Krankenhausgesellschaft setzt auf Übungen

Auch der Geschäftsführer der Bayerischen Krankenhausgesellschaft (BKG), Roland Engehausen, hält ein Umdenken für nötig. Deutschland habe es "nach dem Kalten Krieg insgesamt verlernt, sich auf Katastrophen vorzubereiten", sagte er dem BR. Es sei nicht nur nötig, auf mögliche Kriegsverletzte vorbereitet zu sein. Auch insgesamt sollte der Zivilschutz gestärkt werden. Und bei Kriegsverletzten dürfe man nicht nur etwa an deutsche Soldaten denken, sondern auch an Menschen, die für eine Behandlung aus anderen Teilen Europas nach Deutschland gebracht werden.

Der BKG-Geschäftsführer warnt gleichzeitig vor Panikmache. Es gehe nicht darum, dass ein Krieg unmittelbar bevorstehe. Vielmehr gebe es jetzt sinnvollerweise Diskussionen, wie die umfangreichen Gelder verwendet werden sollen, die die künftige Bundesregierung für die Sicherheit Deutschlands mobilisieren will: "Es ist richtig, dass man darüber spricht, was mit den 500 Milliarden konkret gemacht werden soll."

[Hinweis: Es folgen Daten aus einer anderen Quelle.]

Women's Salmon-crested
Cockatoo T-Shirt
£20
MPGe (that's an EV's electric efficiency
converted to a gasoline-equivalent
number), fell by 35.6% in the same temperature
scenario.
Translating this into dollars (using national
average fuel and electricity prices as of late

Chance zur Entbürokratisierung nutzen

Der Geschäftsführer der Krankenhausgesellschaft wünscht sich gleichzeitig, dass die aktuelle Diskussion genutzt wird, Vorschriften zu überprüfen: "Wir müssen uns bewusst machen, dass man mit den aktuellen bürokratischen Vorgaben bei Großschadens-Ereignissen nicht arbeiten kann." Notfallpläne für Krisenszenarien sollten seiner Ansicht nach deswegen genutzt werden, um etwa Dokumentationspflichten grundsätzlich auf den Prüfstand zu stellen.